Dr James Russell is a senior lecturer at the University of Auckland, jointly appointed in the School of Biological Sciences and the Department of Statistics. He is blogging for National Geographic on an expedition to the subantractic islands, studying the impacts of shipwrecked mice and plans to eradicate them. Field Work is reposting some of his writing here with permission.
By Dr James Russell
The start of any New Zealand subantarctic island trip is quarantine. Thankfully it doesn’t take us 40 days. In this case every piece of equipment we intend to take is audited by a government inspector to check for stowaways, even as small as grass seeds.
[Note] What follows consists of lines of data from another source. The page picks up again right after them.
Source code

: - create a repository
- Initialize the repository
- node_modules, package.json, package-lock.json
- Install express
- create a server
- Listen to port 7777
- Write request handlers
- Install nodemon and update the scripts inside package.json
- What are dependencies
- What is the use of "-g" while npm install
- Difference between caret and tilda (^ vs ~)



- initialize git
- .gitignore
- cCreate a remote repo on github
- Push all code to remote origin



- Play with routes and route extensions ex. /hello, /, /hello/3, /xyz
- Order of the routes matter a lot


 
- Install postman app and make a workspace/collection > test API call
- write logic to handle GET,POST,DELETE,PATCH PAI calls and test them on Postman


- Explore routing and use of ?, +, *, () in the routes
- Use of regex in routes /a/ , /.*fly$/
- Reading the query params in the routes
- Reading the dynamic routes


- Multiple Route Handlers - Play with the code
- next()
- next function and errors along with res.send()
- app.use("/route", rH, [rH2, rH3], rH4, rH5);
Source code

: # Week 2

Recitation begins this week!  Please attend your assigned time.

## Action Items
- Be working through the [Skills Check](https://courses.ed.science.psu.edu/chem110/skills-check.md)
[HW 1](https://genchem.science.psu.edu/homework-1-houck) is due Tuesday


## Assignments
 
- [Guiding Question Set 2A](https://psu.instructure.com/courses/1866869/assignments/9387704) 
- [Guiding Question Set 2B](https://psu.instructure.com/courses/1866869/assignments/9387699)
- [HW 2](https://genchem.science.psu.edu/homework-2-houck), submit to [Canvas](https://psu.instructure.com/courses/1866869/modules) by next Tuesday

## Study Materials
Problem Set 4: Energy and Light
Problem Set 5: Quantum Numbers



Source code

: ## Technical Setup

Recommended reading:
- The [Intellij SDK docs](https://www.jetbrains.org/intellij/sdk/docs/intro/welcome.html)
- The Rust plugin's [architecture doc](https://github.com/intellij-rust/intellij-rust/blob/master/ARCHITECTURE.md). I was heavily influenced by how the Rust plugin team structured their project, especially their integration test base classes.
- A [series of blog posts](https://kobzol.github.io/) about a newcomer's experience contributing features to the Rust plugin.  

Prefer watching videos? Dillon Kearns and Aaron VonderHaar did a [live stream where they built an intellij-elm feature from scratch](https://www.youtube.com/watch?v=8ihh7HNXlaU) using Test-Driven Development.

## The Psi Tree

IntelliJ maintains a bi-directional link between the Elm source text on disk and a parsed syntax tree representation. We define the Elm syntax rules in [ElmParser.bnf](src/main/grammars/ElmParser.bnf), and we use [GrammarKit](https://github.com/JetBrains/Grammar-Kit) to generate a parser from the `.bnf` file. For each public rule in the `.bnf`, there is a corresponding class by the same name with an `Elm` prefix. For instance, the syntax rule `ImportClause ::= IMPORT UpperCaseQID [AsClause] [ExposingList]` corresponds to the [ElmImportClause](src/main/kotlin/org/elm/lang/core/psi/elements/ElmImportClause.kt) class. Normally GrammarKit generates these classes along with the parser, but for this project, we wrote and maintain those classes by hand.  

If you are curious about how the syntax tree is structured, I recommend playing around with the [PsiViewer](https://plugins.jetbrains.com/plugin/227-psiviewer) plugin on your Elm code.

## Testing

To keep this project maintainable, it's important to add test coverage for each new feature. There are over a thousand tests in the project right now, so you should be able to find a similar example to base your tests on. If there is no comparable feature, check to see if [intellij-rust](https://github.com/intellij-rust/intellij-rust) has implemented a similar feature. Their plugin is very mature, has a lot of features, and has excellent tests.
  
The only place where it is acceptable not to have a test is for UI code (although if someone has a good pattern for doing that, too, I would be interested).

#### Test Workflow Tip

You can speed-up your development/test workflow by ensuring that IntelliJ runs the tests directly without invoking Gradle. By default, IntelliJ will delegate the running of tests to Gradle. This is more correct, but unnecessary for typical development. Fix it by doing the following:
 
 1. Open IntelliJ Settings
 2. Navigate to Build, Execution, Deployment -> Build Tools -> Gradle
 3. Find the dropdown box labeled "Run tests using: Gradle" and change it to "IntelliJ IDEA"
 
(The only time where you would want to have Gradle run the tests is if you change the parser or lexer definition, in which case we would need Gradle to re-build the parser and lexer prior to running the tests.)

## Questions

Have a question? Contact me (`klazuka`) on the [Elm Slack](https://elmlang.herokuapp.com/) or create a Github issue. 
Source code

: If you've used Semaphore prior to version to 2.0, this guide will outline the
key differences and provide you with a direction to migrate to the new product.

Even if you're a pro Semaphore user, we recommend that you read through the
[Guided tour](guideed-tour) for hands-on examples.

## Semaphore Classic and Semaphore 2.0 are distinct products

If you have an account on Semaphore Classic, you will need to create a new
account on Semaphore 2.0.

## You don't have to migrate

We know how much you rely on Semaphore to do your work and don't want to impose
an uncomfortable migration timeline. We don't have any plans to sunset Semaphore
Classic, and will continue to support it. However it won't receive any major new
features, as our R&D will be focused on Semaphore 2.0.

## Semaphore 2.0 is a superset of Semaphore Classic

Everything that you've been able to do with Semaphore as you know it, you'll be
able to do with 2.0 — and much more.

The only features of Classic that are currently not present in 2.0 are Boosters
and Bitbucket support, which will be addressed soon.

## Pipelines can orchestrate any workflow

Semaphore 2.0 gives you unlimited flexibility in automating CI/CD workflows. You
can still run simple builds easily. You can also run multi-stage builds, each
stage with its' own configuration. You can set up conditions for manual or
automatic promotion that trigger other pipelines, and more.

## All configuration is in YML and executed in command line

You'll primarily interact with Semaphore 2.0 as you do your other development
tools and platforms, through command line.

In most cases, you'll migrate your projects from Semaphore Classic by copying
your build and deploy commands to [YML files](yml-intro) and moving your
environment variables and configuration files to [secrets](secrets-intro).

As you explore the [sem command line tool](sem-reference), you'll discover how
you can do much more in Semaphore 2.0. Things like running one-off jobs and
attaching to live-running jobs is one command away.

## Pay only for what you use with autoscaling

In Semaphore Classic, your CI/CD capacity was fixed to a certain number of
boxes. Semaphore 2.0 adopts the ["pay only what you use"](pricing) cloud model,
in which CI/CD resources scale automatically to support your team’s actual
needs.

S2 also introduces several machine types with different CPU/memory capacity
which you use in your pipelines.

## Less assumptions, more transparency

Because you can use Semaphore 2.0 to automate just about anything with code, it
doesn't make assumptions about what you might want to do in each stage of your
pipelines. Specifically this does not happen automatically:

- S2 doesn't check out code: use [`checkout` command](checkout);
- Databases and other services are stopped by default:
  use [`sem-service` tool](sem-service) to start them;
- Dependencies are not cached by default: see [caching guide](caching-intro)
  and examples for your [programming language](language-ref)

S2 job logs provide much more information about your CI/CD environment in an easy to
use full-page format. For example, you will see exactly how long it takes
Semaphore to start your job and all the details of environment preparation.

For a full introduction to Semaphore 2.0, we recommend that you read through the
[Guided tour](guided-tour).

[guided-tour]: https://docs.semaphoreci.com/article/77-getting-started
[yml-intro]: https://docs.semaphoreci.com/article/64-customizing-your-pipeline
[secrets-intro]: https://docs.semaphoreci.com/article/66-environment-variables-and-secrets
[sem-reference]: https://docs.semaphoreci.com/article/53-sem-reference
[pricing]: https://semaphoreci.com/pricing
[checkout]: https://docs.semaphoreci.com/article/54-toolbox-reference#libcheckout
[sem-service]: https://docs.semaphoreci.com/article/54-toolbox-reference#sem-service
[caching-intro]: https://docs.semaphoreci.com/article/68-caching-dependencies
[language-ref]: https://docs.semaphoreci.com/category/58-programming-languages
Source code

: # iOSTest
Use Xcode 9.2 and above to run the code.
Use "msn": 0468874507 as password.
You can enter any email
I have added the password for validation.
Yorkshire fog was both introduced to and eradicated from Antipodes Island by recent scientific expeditions. After everything is inspected and sealed up in 25 litre plastic pails it will be loaded on to our (relatively small) 50 ft yacht Tiama for the 3 day voyage. Our departure is timed to coincide precisely with the weather window predicted on Monday which will allow us to land on the north-eastern tip of this (relatively small) island.
Once there, and all the plastic pails have been lugged up the cliffs to the hut, we will begin our expedition true to study the terrestrial fauna of the island over winter to help plan the million dollar eradication of mice from the island in a future winter. In particular our expedition will focus on studying the density of mice on the island at this time, and the behaviour of endemic parakeet species such as the Antipodes Island parakeet found only on Antipodes Island.